Avant que les enfants sachent entièrement parler, on peut les préparer à l’instruction. On trouvera peut-être que j’en dis trop : mais on n’a qu’à considérer ce que fait l’enfant qui ne parle pas encore ; il apprend une langue qu’il parlera bientôt plus exactement que les savants ne sauroient parler les langues mortes qu’ils ont étudiées avec tant de travail dans l’âge le plus mûr. Mais qu’est-ce qu’apprendre une langue ? Ce n’est pas seulement mettre dans sa mémoire un grand nombre de mots ; c’est encore, dit saint Augustin[1], observer le sens de chacun de ces mots en particulier. L’enfant, dit-il, parmi ses cris et ses jeux, remarque de quel objet chaque parole est le signe : il le fait, tantôt en considérant les mouvements naturels des corps qui touchent ou qui montrent les objets dont on parle, tantôt étant frappé par la fréquente répétition du même mot pour signifier le même objet. Il est vrai que le tempérament du cerveau des enfants leur donne une admirable facilité pour l’impression de toutes ces images : mais quelle attention d’esprit ne faut-il pas pour les discerner, et pour les attacher chacune à son objet ?

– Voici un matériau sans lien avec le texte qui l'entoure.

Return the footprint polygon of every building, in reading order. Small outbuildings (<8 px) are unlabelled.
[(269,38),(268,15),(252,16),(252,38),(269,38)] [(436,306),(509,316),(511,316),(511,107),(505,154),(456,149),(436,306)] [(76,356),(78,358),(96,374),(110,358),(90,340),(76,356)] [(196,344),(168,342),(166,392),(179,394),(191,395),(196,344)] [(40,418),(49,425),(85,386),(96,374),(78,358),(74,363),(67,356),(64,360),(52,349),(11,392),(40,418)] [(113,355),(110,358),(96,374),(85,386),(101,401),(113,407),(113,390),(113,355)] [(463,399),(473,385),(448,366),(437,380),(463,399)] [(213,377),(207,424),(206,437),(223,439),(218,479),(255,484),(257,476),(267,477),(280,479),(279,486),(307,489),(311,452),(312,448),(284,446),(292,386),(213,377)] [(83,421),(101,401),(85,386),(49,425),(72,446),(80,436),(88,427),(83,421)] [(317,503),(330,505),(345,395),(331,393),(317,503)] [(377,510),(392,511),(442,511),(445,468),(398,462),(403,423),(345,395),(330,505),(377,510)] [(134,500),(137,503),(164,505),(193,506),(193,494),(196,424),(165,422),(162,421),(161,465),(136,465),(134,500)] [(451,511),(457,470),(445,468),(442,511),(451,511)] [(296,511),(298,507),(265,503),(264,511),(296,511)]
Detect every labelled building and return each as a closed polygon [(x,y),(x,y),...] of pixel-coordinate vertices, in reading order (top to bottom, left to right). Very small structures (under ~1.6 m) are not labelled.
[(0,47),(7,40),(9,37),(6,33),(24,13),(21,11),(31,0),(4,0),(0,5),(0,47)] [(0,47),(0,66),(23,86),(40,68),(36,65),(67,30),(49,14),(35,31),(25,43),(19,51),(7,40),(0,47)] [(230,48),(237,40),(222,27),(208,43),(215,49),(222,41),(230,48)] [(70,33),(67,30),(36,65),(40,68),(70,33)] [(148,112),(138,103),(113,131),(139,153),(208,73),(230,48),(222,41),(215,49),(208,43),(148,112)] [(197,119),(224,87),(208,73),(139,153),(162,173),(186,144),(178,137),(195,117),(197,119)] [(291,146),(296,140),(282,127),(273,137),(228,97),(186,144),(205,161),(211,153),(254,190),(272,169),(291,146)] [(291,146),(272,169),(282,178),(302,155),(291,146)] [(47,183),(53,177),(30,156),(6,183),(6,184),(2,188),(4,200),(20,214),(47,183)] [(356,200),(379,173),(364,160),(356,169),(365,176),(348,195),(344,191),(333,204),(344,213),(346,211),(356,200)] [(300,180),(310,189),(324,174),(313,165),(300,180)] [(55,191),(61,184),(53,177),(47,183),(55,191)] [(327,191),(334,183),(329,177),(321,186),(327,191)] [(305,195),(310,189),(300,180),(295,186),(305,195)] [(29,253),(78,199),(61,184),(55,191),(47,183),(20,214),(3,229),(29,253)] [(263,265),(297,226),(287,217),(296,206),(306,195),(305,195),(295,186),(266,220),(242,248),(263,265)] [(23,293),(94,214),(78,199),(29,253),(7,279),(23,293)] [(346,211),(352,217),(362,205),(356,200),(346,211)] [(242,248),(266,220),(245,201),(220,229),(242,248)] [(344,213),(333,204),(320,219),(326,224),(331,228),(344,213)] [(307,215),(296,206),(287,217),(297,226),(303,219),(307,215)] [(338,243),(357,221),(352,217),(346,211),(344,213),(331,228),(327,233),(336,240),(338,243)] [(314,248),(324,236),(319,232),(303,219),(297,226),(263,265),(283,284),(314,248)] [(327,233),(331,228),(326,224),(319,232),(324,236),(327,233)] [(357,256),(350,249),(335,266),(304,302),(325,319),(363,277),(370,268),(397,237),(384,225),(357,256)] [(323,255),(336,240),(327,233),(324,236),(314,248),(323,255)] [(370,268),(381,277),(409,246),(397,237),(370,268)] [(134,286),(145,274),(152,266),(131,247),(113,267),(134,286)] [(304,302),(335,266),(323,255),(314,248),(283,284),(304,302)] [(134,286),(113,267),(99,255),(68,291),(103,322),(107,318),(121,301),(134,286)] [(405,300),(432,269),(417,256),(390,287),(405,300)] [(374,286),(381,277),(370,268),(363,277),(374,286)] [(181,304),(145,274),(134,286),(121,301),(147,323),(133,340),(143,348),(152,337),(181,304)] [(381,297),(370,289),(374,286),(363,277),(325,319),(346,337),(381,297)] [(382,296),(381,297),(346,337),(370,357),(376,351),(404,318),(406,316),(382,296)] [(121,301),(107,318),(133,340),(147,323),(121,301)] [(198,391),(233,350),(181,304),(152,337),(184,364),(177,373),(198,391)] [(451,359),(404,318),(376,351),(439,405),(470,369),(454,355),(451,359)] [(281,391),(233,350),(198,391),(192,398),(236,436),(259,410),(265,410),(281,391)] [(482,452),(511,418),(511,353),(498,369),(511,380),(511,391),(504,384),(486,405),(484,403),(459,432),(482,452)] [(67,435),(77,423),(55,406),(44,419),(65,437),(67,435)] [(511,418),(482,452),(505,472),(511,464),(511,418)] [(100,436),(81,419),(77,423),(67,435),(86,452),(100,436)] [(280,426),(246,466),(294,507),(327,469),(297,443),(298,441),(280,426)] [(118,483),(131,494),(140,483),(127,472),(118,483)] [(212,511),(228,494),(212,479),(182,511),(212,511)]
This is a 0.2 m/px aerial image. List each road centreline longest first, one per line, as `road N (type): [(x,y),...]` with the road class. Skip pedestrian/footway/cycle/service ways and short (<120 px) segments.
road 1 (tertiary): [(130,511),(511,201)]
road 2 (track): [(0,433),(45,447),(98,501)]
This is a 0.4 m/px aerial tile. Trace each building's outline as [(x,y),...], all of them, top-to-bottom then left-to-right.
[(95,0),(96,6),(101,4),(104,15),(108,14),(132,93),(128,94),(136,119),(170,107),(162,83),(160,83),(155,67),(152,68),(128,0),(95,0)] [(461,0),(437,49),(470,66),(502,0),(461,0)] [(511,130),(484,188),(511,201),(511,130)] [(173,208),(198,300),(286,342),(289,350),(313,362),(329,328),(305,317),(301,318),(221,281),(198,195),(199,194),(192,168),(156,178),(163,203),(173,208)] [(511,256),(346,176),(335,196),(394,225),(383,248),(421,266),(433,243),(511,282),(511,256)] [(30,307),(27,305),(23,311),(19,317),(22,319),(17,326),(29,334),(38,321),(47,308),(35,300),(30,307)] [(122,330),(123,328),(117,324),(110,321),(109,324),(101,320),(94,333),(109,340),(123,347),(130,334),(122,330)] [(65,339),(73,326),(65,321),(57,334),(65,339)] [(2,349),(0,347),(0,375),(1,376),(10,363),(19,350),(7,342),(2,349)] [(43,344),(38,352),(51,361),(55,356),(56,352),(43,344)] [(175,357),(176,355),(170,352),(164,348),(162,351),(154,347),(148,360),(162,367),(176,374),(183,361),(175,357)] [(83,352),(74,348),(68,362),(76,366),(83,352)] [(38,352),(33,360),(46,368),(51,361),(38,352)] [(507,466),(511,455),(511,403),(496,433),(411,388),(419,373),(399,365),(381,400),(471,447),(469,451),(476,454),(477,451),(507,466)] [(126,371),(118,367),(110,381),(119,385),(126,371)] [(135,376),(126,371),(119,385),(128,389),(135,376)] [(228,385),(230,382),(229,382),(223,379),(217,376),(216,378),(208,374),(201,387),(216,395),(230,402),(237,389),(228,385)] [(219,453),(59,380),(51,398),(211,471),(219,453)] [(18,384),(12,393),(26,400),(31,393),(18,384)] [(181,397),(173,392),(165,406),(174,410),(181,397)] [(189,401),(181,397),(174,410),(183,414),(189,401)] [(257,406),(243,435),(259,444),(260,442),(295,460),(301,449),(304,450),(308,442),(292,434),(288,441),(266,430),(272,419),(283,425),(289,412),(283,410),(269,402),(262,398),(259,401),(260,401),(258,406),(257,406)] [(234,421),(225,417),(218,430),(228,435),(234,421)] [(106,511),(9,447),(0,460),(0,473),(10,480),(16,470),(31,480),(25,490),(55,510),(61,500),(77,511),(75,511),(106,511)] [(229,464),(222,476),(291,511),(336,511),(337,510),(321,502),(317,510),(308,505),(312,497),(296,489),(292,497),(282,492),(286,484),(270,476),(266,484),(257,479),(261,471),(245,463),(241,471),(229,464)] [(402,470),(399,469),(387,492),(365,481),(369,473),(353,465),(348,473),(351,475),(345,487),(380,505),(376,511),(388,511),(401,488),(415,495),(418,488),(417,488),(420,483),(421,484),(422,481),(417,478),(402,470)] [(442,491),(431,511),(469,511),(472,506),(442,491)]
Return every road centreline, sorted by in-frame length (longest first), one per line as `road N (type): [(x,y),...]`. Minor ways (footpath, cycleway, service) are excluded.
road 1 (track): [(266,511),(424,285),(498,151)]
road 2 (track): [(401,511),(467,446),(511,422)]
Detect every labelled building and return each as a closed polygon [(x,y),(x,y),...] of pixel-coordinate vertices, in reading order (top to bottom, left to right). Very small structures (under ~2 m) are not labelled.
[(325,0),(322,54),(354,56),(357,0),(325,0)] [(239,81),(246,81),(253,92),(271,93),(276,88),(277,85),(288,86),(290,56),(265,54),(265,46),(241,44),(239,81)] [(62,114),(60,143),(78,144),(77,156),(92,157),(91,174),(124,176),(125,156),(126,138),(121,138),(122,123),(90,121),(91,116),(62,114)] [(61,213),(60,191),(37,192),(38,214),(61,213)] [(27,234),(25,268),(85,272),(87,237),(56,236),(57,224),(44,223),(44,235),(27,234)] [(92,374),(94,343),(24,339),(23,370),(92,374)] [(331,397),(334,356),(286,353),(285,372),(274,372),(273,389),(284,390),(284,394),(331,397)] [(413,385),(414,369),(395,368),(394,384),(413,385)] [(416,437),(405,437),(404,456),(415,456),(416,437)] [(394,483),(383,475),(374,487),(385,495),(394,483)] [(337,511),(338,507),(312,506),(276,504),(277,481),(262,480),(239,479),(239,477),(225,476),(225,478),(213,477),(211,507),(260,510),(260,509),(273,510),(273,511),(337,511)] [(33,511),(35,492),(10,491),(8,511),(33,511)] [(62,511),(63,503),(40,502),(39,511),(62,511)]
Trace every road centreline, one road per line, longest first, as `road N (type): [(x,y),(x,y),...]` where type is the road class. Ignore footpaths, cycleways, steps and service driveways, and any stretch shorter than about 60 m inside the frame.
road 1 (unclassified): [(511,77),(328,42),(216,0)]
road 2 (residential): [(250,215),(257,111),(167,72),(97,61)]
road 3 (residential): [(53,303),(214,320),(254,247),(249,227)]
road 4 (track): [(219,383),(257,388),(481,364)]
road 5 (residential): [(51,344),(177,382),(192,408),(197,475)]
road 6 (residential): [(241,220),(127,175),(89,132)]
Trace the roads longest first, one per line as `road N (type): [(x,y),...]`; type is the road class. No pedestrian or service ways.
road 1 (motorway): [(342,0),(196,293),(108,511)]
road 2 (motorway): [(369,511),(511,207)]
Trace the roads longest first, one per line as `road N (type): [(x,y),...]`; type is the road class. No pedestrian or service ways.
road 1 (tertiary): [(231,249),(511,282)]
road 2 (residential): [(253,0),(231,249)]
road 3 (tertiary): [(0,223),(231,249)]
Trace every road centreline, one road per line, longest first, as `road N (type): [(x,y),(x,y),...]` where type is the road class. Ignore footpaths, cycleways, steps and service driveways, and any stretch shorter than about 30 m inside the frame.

Considérez encore combien, dès cet âge, les enfans cherchent ceux qui les flattent, et fuient ceux qui les contraignent ; combien ils savent crier ou se taire pour avoir ce qu’ils souhaitent ; combien ils ont déjà d’artifice et de jalousie. J’ai vu, dit saint Augustin[2], un enfant jaloux : il ne savait pas encore parler ; et déjà, avec un visage pâle et des yeux irrités, il regardoit l’enfant qui tétoit avec lui.

On peut donc compter que les enfants connaissent dès

  1. Confess. lib. i. cap. viii, n. 13 : t. i, p. 74.
  2. Ibid. cap. vii, n. 11 : p. 73.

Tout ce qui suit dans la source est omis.